The festival represents a significant moment for Montreal's experimental music community, which has long thrived in the city's underground spaces—though typically in unofficial capacities. Jean-François Laporte, a Montreal composer presenting a new work for custom-built pneumatic instruments, sees the festival as validation. "For years we've been creating in basements, abandoned buildings, and makeshift spaces," he says. "To have this recognition, to work with these incredible spaces officially—it feels like the city is finally listening to the music that's been here all along."
Échos Souterrains also engages with the complex history of the Underground City itself. Built initially as shelter from Montreal's harsh winters, the network has expanded over decades into a mirror of the city above—complete with social divisions, commercial interests, and contested spaces. Several works directly address this history, including a sound walk that layers archival recordings of construction and protest over present-day ambient sounds.
As night falls during the festival, the programming shifts toward more intense sonic experiences. The typically quiet corridors beneath Place Bonaventure will host performances by noise artists from Japan, Germany, and Canada, their extreme frequencies transformed by the brutalist concrete architecture. These late-night events will test the limits of what the Underground City can accommodate, both sonically and socially.
The festival represents a growing international interest in site-specific sound events that challenge traditional concert formats. Similar events have emerged in London's Tube stations, Parisian catacombs, and New York's underground infrastructure, but Montreal's extensive network offers unique possibilities. With over 120 access points and connections to universities, museums, and performance venues, the RÉSO system provides both practical infrastructure and symbolic richness for such an undertaking.
Logistically, the festival represents a remarkable collaboration between municipal authorities, transit agencies, private property owners, and artistic organizations. Special permissions had to be secured for after-hours access to certain areas, while sound levels throughout the network are being carefully monitored to ensure the festival doesn't disrupt the Underground City's primary functions. This cooperation suggests new models for how cities might creatively activate underused public spaces.
For visitors, the experience promises to be both disorienting and revelatory.
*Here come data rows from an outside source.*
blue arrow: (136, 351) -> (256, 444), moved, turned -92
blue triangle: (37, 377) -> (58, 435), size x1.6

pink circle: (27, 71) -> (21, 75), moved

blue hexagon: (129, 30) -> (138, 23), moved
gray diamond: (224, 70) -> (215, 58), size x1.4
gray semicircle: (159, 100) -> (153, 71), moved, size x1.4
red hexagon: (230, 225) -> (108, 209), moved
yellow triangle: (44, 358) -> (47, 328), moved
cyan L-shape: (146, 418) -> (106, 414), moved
Without traditional venues or clear boundaries between performance and everyday life, audiences will need to listen more attentively as they move through spaces they might otherwise traverse without thought. This heightened awareness of one's acoustic environment—a concept sound scholars call "deep listening"—may be the festival's most lasting impact.
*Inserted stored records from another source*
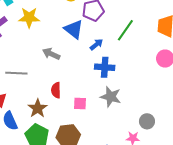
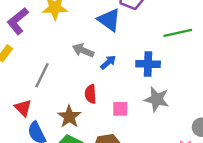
green line: (125, 30) -> (178, 33), moved, turned 45
blue arrow: (96, 45) -> (108, 62), moved
gray line: (16, 73) -> (42, 75), turned -65

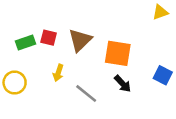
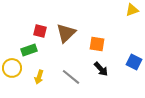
green rectangle: (25, 42) -> (29, 50), moved
orange square: (118, 53) -> (97, 44), size x0.7
yellow arrow: (58, 73) -> (39, 77), moved

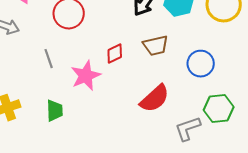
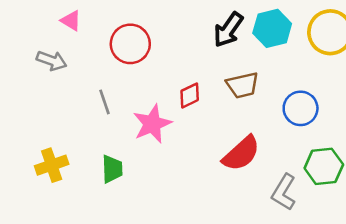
gray L-shape: (188, 129) -> (284, 192), turned -40

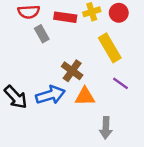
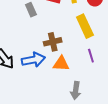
brown cross: (72, 71) -> (53, 42), turned 36
purple line: (120, 83) -> (91, 56), turned 32

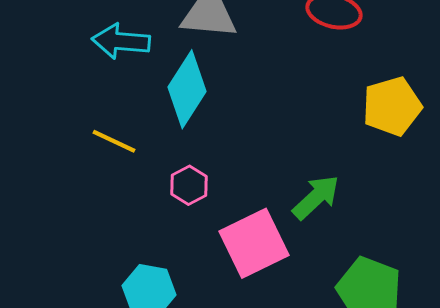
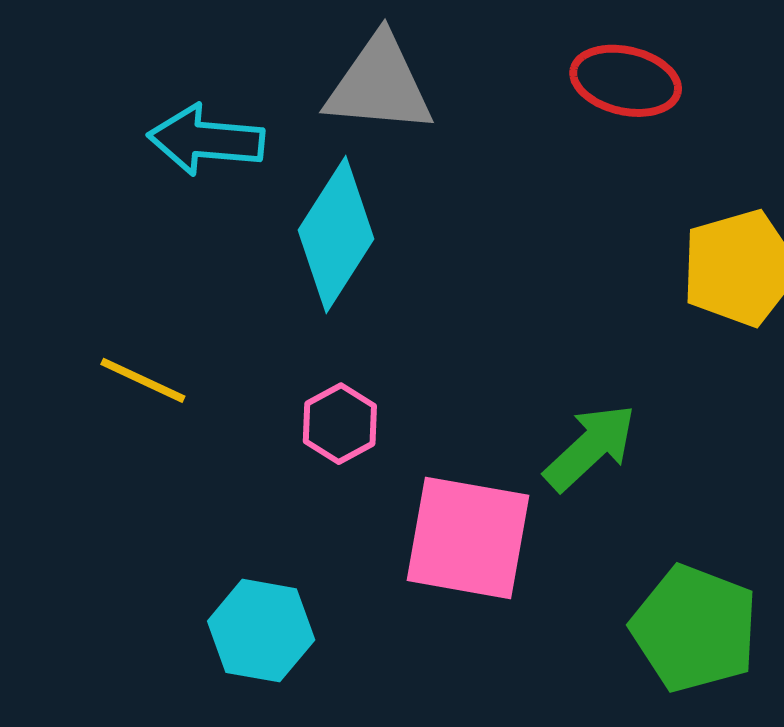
yellow line: (114, 141) -> (143, 380), moved
pink square: (254, 243) -> (468, 538), turned 36

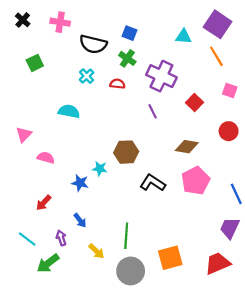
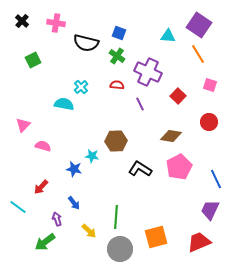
cyan cross: (87, 76) -> (81, 87), moved
red semicircle: (117, 84) -> (117, 85), moved
cyan line: (27, 239) -> (18, 207), moved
As opening night approaches, the festival team continues testing equipment and fine-tuning installations. In a tunnel beneath Cathédrale Marie-Reine-du-Monde, technicians adjust speakers that will play a composition based on the cathedral's bell recordings. The sound blooms through the space, both familiar and transformed by its new context. It serves as a preview of what's to come: two weeks of rediscovering a familiar city through the most primal of senses—hearing.
Échos Souterrains runs from October 17-31, with events occurring throughout Montreal's Underground City. Festival passes and individual event tickets are available through the official website, though many installations and performances are free and accessible to anyone passing through the space. The festival recommends allowing extra time for travel through affected areas and bringing comfortable walking shoes—the journey between sonic experiences may be as meaningful as the destinations themselves.